When Slo-mo V won the Gold Cup in 1954 she made Sayres the first owner ever to win the trophy five consecutive times. She boosted her sister's total-race speed record to 99.108.
In the closest Gold Cup contest in history, Joe Schoenith's Gale V carried the trophy back to Detroit in 1955 by virtue of a 4.536-sec. time advantage. In the doing, she posted a new 90-mile record of 99.503.
The 1956 race, one of the finest contests ever held for the Cup, was marred by the greatest rhubarb in the trophy's history. The apparent winner, Miss Thriftway, was disqualified by the race committee for an alleged buoy striking, and the race awarded to Miss Pepsi. Thriftway owner Willard Rhodes appealed this decision to the Inboard Racing Commission. Meantime, Horace Dodge, owner of one of the challenging craft, obtained an order from a local court seeking to have the APBA declare the race "no contest." After many weeks, the IRC found that Thriftway was entitled to the Cup. The lawsuit was withdrawn, but the ensuing bitterness resulted in the unlimited hydro class setting up its own Racing Commission under APBA.
As if to prove the validity of her 1956 victory, Miss Thriftway repeated the following year. In her efforts she accounted for the first 100 m.p.h. Gold Cup race with a 90-mile speed of 101.9. Still standing from that race are the lap record of 113.804 set by Bill Boeing's Miss Wahoo and the heat standard of 109.823 credited to Edgar Kaiser's Hawaii Kai. In late 1957 the Kai established the still-standing world straightaway record for propeller-driven boats — 195.33 m.p.h.
Last year's race drew the best all-round fleet in the history of the competition. Sixteen boats qualified — 13 of them at speeds in excess of 100 m.p.h. That only three boats were able to complete all three heats detracted in no way from Hawaii Kai’s victory.

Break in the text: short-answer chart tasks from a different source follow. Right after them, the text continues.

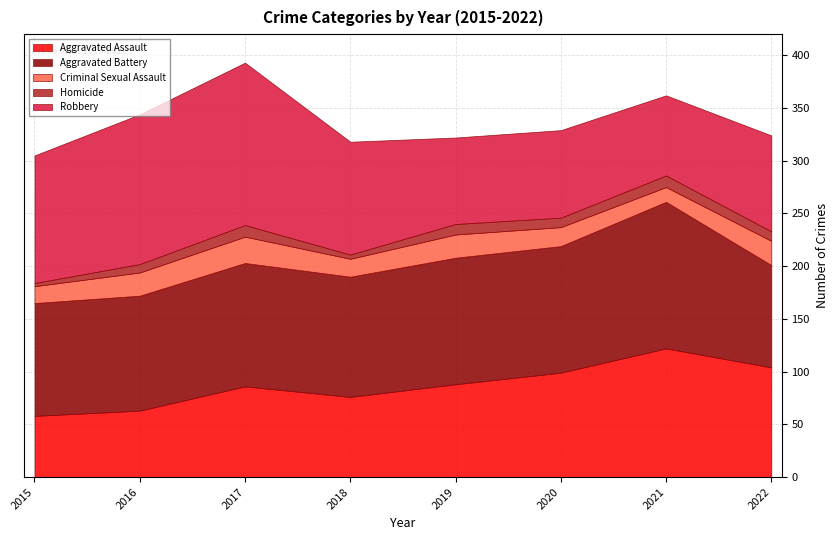

What is the average value of the Criminal Sexual Assault series?

20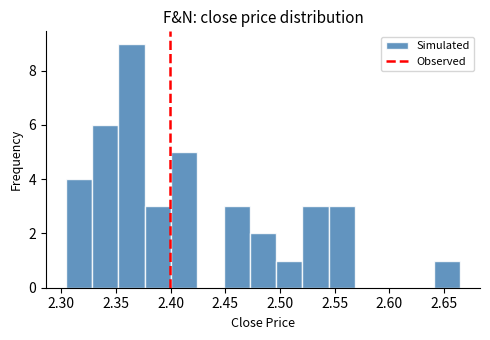

Reading left to right, list every bar in this chart as the range it spans on the x-axis followed by its height. Neither the bar edges nor the heights are printed on the chart, so give them approximately, as read against the axes.

2.305 to 2.330: 4
2.330 to 2.350: 6
2.350 to 2.375: 9
2.375 to 2.400: 3
2.400 to 2.425: 5
2.425 to 2.450: 0
2.450 to 2.470: 3
2.470 to 2.495: 2
2.495 to 2.520: 1
2.520 to 2.545: 3
2.545 to 2.570: 3
2.570 to 2.595: 0
2.595 to 2.615: 0
2.615 to 2.640: 0
2.640 to 2.665: 1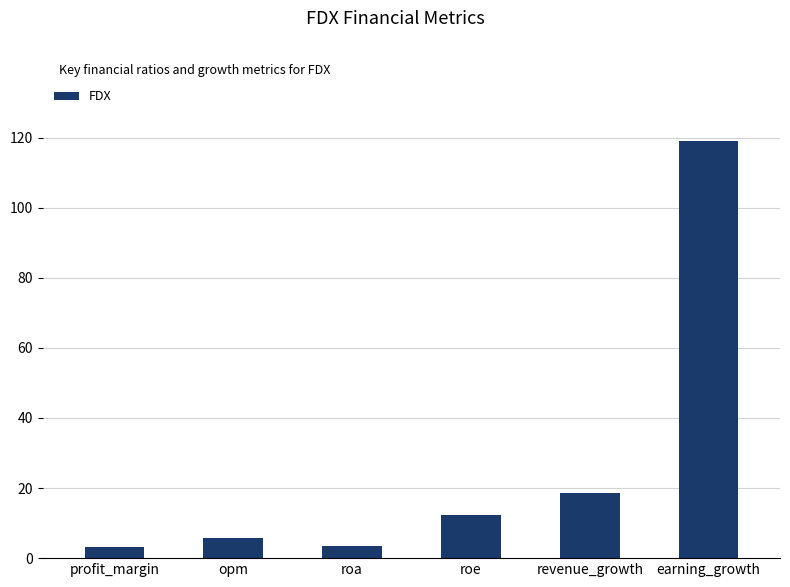

Are the bars grouped side by side (vs. stacked)?

No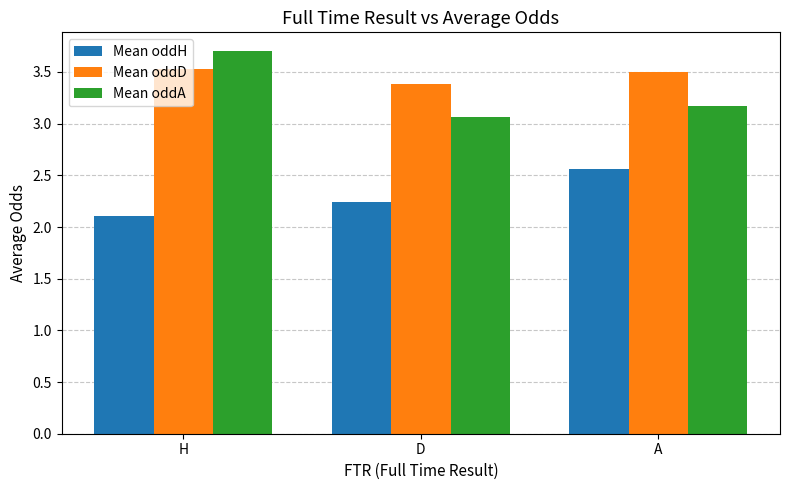

What is the minimum value for Mean oddA?

3.1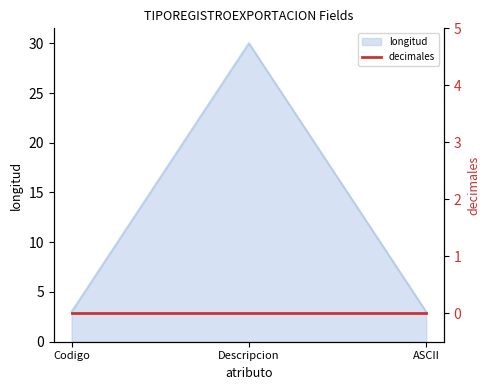

Reading left to right, extract all data points from this chart.

3	30	3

Her "perfect" race included a new 90-mile record of 103.481.
The development of the Gold Cup class since World War II has, for the most part, been steady and healthy. The 13 contests held since it reverted to its earlier status as an unlimited class have produced some splendid competition.
The immediate future of the Gold Cup would seem bright except for one factor. The wartime aviation engines which all contestants use are being pushed beyond their limits and engine failures are becoming an ever-increasing plague.
No high power, liquid-cooled piston type engines have been built since 1946, nor are any likely to be built in the future. To obtain the needed additional power with improved reliability Gold Cup contestants are likely to have to shift to turbine engines of the type used in Viscounts, Electras and similar aircraft.